As a member of the team, I contributed to the project by working on the project specification and helping to create the poster. I was heavily involved in the planning and design of the line launcher. I worked collaboratively with the team to ensure that all project requirements were met, and I helped to manage the project timeline to ensure that we met our deadlines.

Specifically, I led the effort to research and determine the required specifications for the device, including the launch angle and energy required to hit each target. I also helped to create the project poster, which included detailed information on the design and construction of the device.

Safety:

Safety was a top priority during the construction of our line launcher project. To ensure that our launcher was safe to use, we followed all safety rules and regulations. While manufacturing the parts, we adhered to all safety precautions. To finish our structure safely, we followed the safety guidelines during the welding process and CNC operations.
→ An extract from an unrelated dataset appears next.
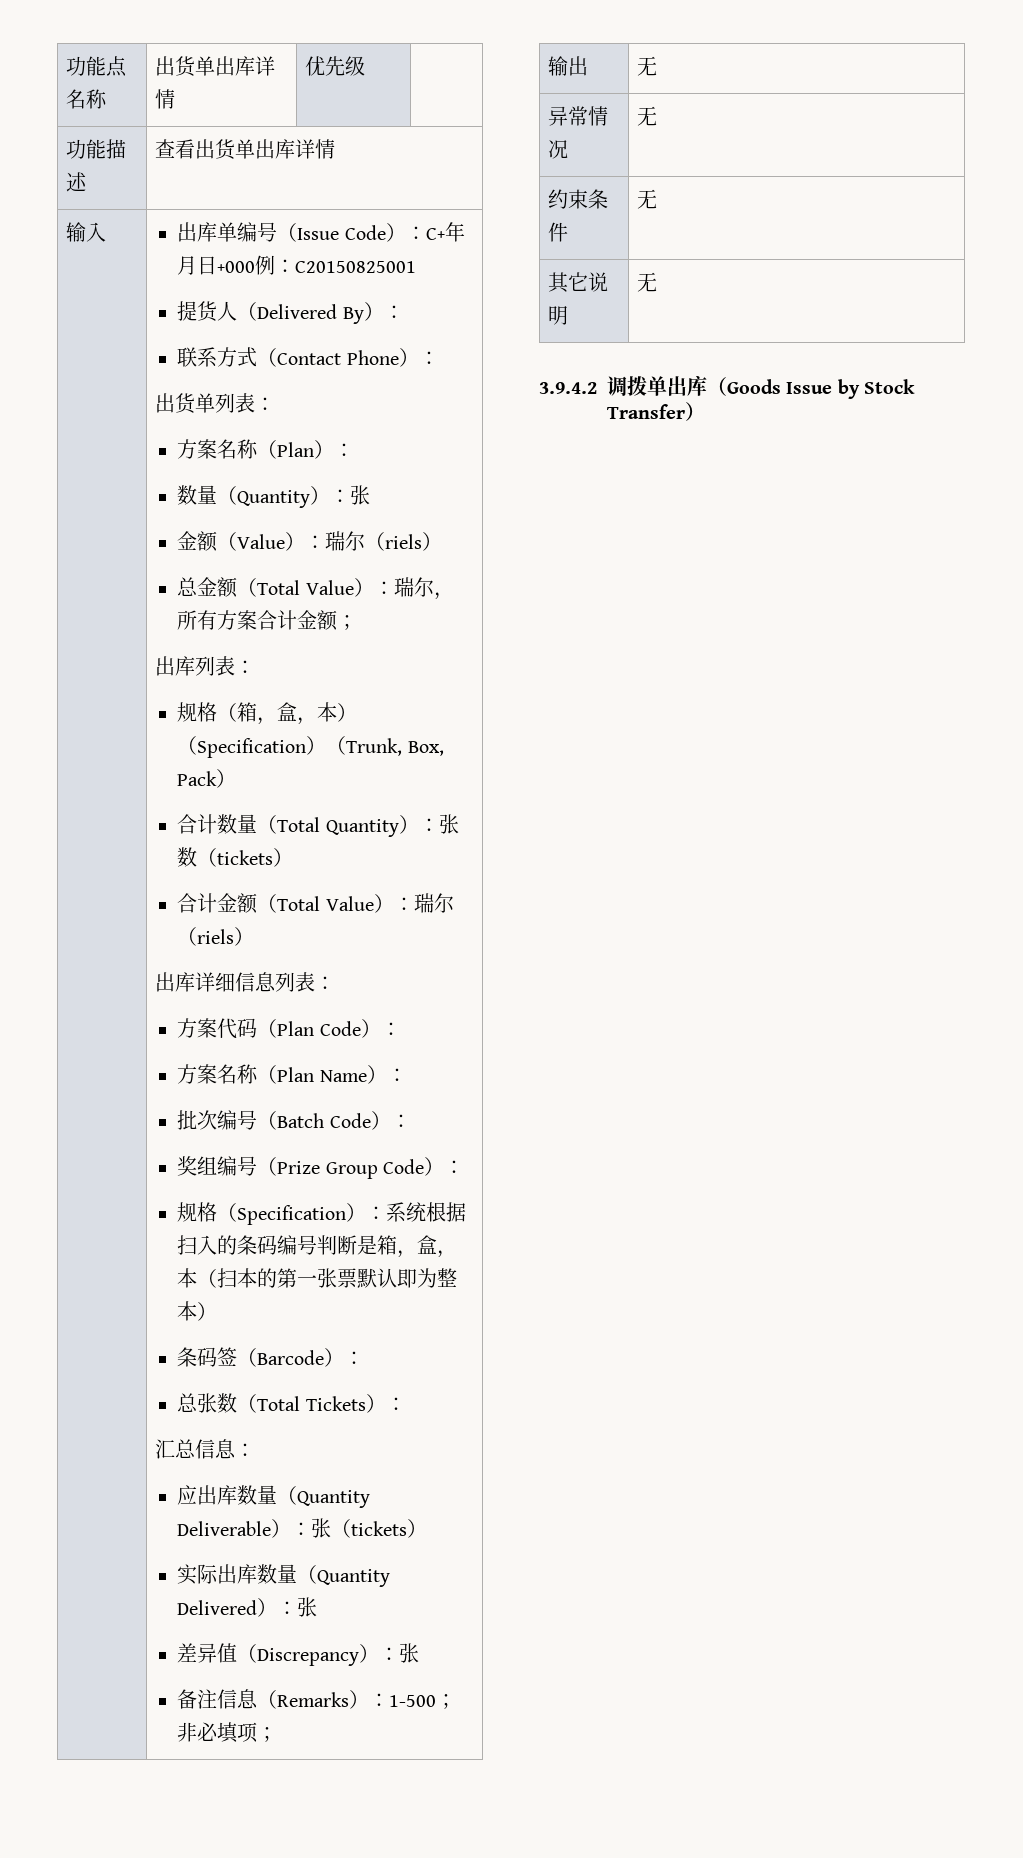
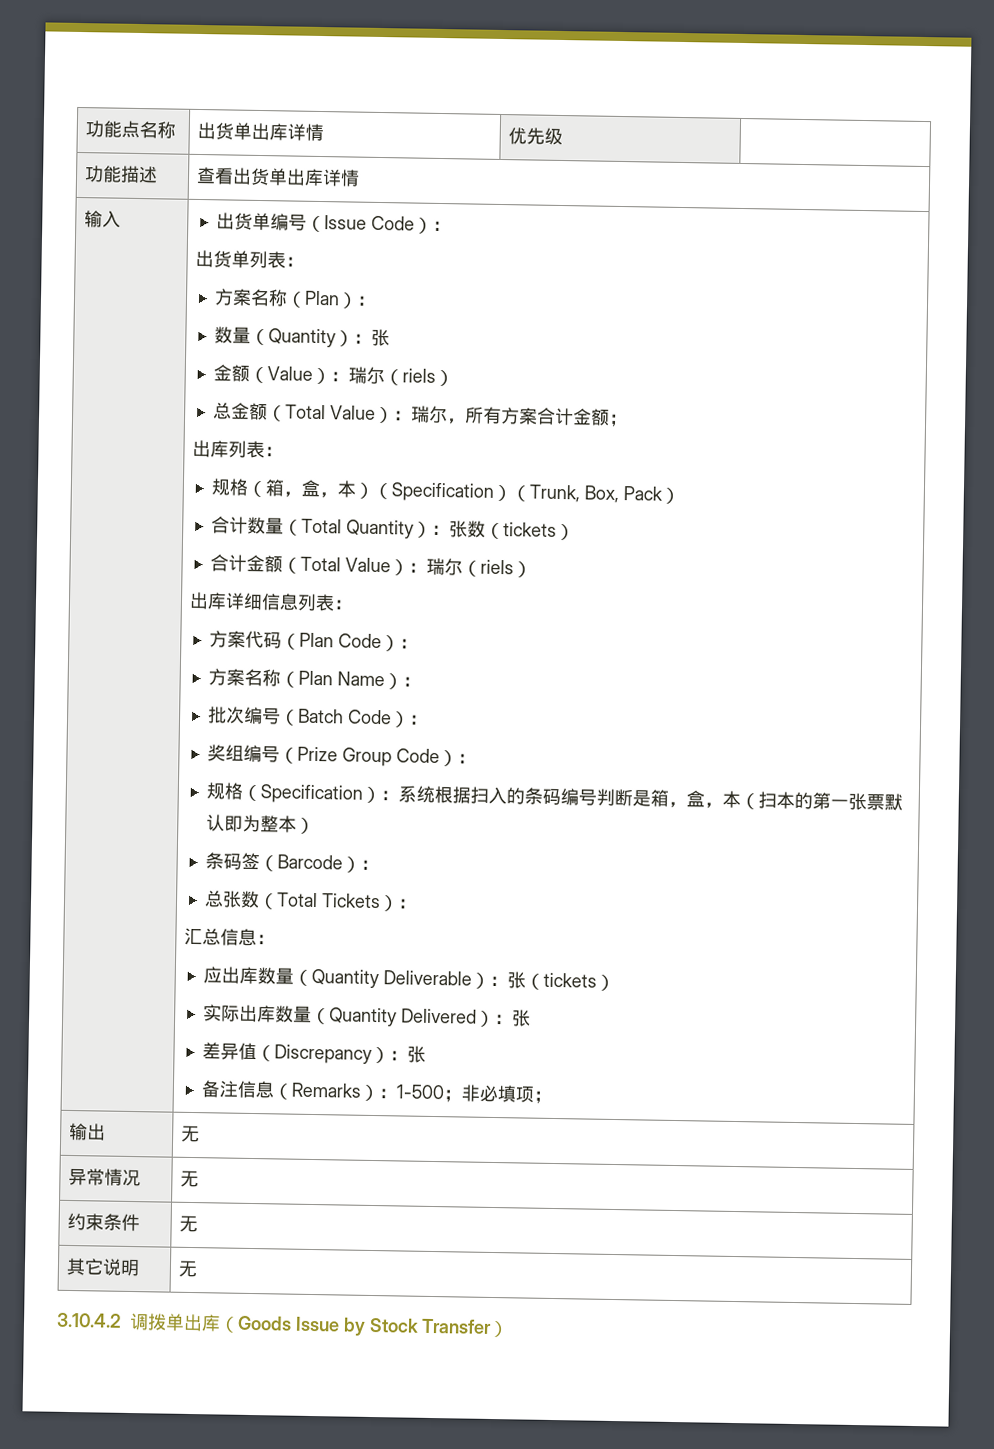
[197,222,218,242] 库 -> [233,212,253,230] 货
[425,222,465,242] [177,255,417,275] [177,301,404,324] [177,347,439,367] C+年月日+000例：C20150825001 // 提货人（Delivered By）： // 联系方式（Contact Phone）： -> (451, 226) none
[539,382,597,394] 3.9.4.2 -> [56,1312,122,1328] 3.10.4.2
We made certain that the device was completely enclosed, with no exposed wiring or cutting edges that could cause injury. We also made certain that this gadget was stable and wouldn't tip over while in use. We also made certain that there weren't were no external controls once the device had been programmed and turned on.

We only allowed the use of a remote switch to initiate each ball launch, and no manual intervention was permitted except for loading and horizontally aligning the device. We also set a time limit for finishing all three shots.

Conclusion:

We successfully designed and built a line launcher capable of launching squash balls at three different heights. We calculated the launch angle and energy required to hit each target using basic trigonometry, and we ensured that our energy storage system would hold enough energy for each shot.
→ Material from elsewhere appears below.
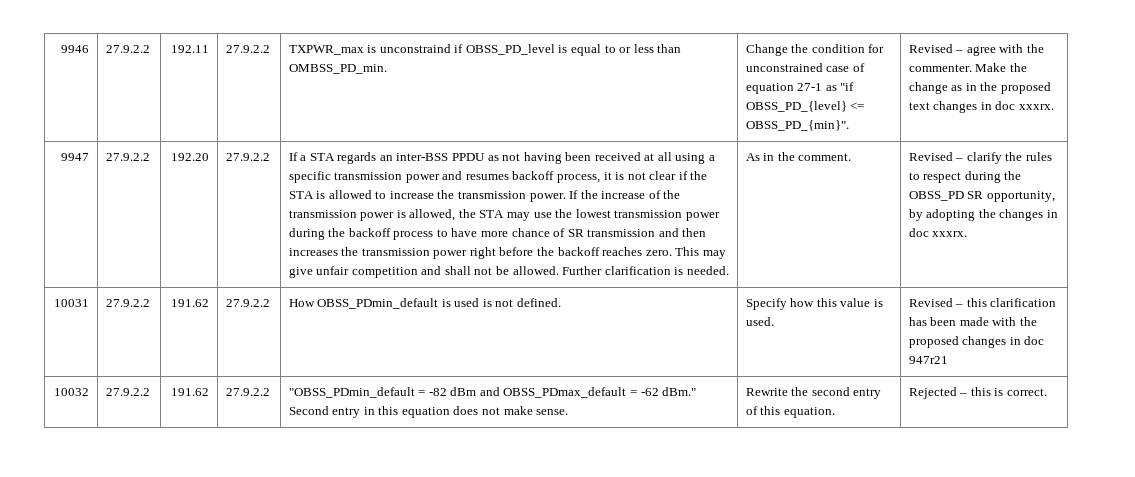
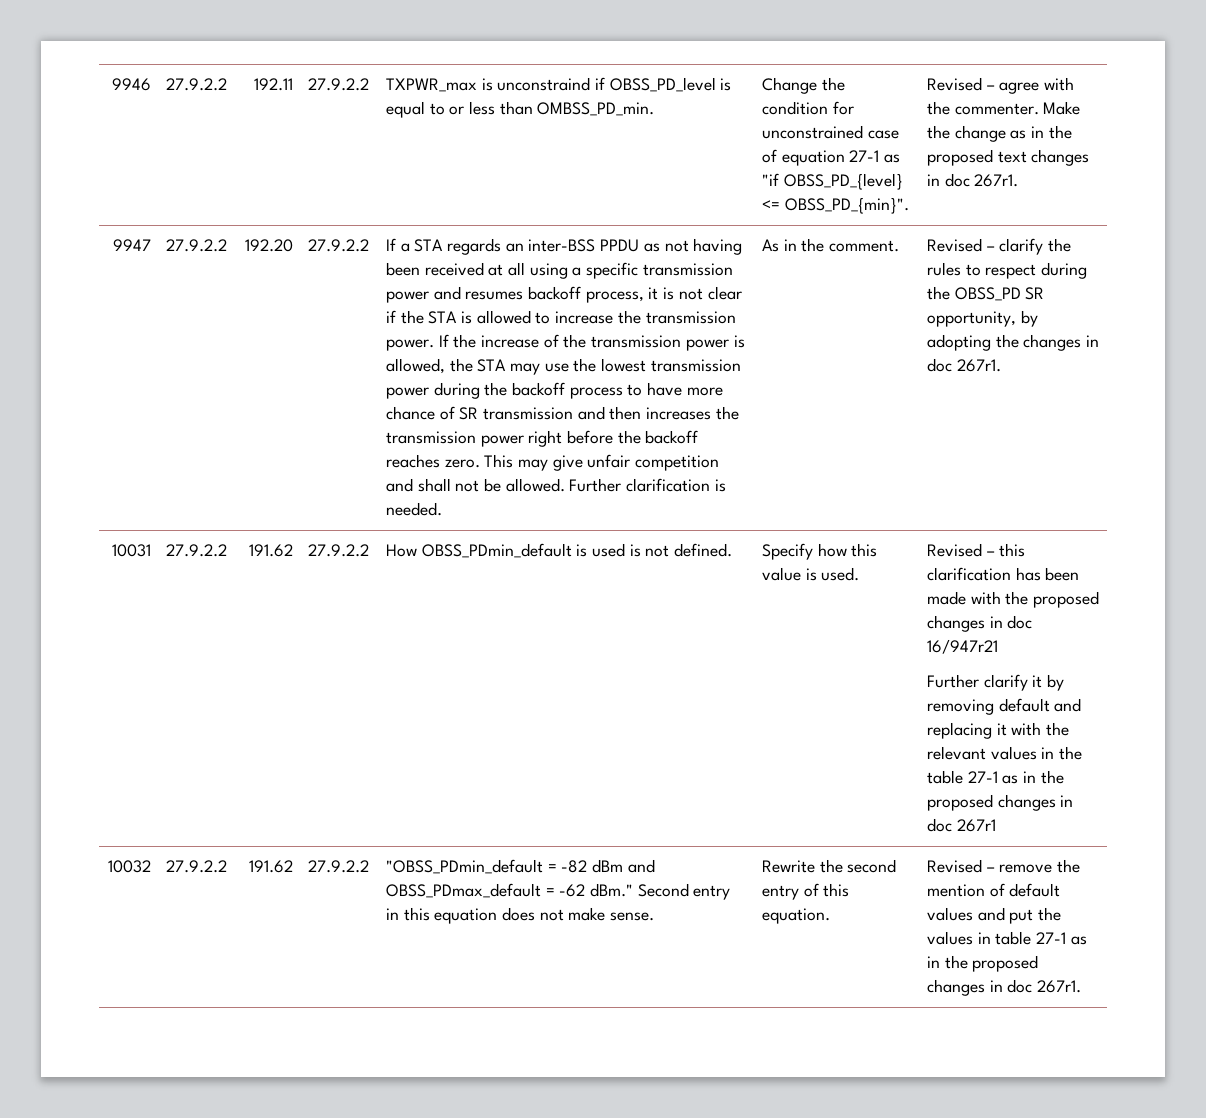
[1018,104,1054,110] xxxrx. -> [974,174,1019,187] 267r1.
[932,231,968,237] xxxrx. -> [956,359,1001,372] 267r1.
[908,356,948,364] 947r21 -> [926,639,998,654] [926,674,1064,691] [926,698,1082,715] [926,722,1069,739] [926,746,1082,760] [926,770,1064,784] [926,794,1074,811] [926,818,996,832] 16/947r21 // Further clarify it by removing default and replacing it with the relevant values in the table 27-1 as in the proposed changes in doc 267r1
[908,387,1047,399] Rejected – this is correct. -> [926,859,1080,873] [926,883,1061,897] [926,907,1061,924] [926,931,1087,945] [926,955,1039,972] [926,979,1081,996] Revised – remove the mention of default values and put the values in table 27-1 as in the proposed changes in doc 267r1.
Our device met all project requirements, including being completely self-contained and needing only a launch switch to operate. We also made sure that safety was a top priority throughout the process.

Reflective Account:

I have learned a lot during this process and have honed a variety of talents. One of the most significant lessons I took away was the value of collaboration and clear communication. Working with my group mates taught me the value of listening to others, being open to suggestions, and cooperating to accomplish a shared objective. As a result of our debates and brainstorming sessions, I have come to understand how different viewpoints may generate original ideas and solutions.

I also improved my technical abilities by learning how to calculate the launch angle and force necessary to propel a squash ball to a specific height using simple trigonometry. I learned more about the connection between distance, height, and launch angle thanks to this project.
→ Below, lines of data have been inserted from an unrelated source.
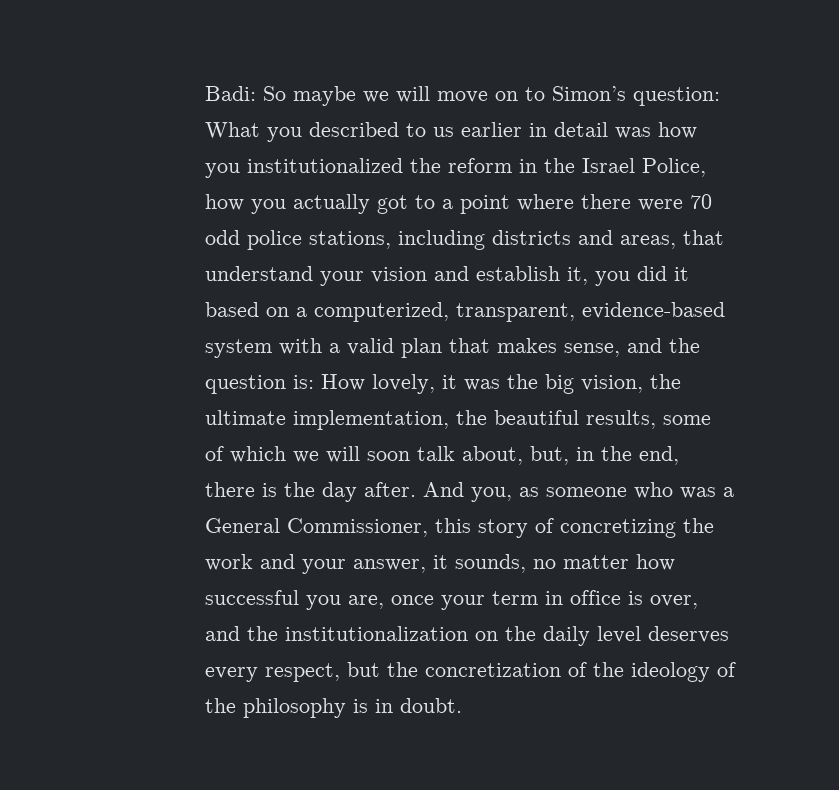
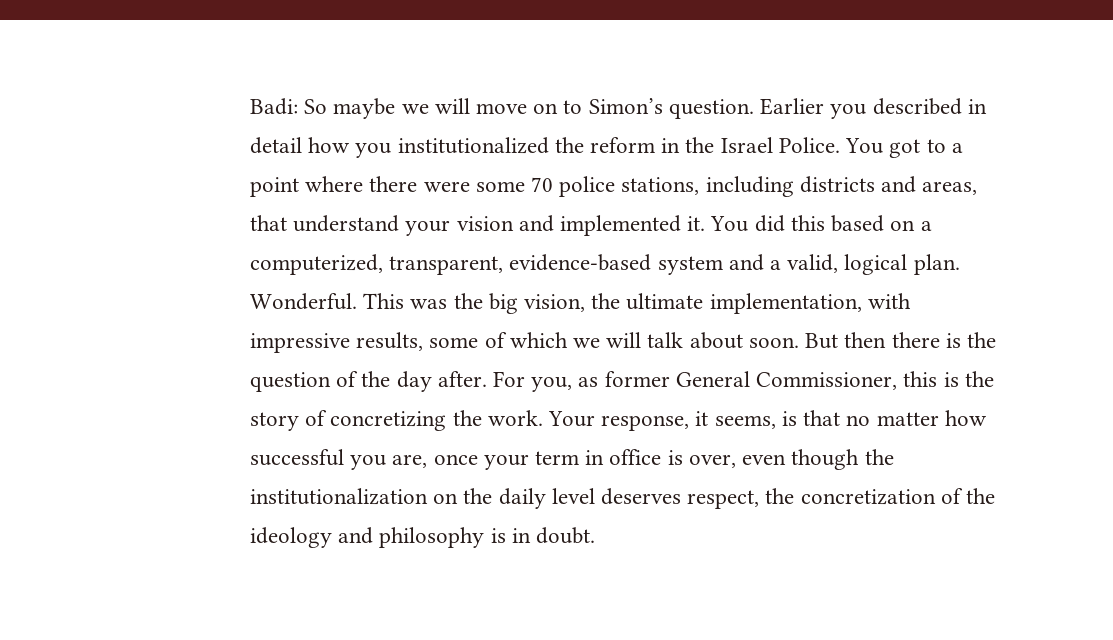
[633,87,721,106] [205,122,523,142] question: What you described to us earlier -> [668,98,962,119] question. Earlier you described
[615,127,652,139] was -> (303, 145) none
[642,158,707,177] [205,194,371,214] Police, how you actually -> [778,137,884,154] Police. You
[690,194,713,209] [205,230,241,245] 70 odd -> [475,177,554,192] some 70
[476,266,690,286] establish it, you did it -> [560,215,825,236] implemented it. You did this
[279,338,701,358] [205,374,458,394] with a valid plan that makes sense, and the question is: How lovely, it -> [728,254,960,275] [250,293,405,310] and a valid, logical plan. Wonderful. This
[456,410,580,425] the beautiful -> [867,293,911,309] [250,333,351,353] with impressive
[367,446,680,465] [205,482,278,497] soon talk about, but, in the end, there is -> [647,332,996,349] [250,371,359,392] talk about soon. But then there is the question of
[423,482,465,497] And -> [493,371,526,387] For
[546,482,735,499] someone who was a -> [604,371,670,387] former
(472, 525) none -> [943,371,994,387] is the
[205,554,527,574] work and your answer, it sounds, -> [487,410,841,431] work. Your response, it seems, is that
[205,626,241,641] and -> [742,449,860,470] even though
[205,662,381,682] every respect, but -> [687,490,760,509] respect,
[717,662,737,677] [205,698,237,713] of the -> [338,527,374,544] and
I found the designing to be the most fascinating aspect, to which I made a significant contribution. The core of our engineering expertise and teamwork lies in the designing. Designing gives me the chance to put my mathematical acumen and modelling abilities to the test in order to create a successful design that meets the aims.

I believe I need to improve in one area, which is leadership. Even though I made a variety of contributions to the project, I believe that I might have been more involved in directing certain tasks and assigning duties. I'm aware that I need to work on developing my assertiveness and judgement.

I also gained knowledge about time management. I found it difficult to efficiently manage my time throughout the project, frequently putting off things until the last minute. This led to unneeded stress, but I was able to meet deadlines in order to fix it and lessen its impact on the calibre of my efforts. People depend on you when you work in a team, therefore I had to learn how to step outside of my comfort zone and be a team player.

To sum up, working on this project was a worthwhile learning opportunity that helped me hone a variety of abilities. It aided in my comprehension of the value of cooperation, clear communication, technical know-how, leadership, and time management. I'm looking forward to using these lessons and honing my abilities in next projects.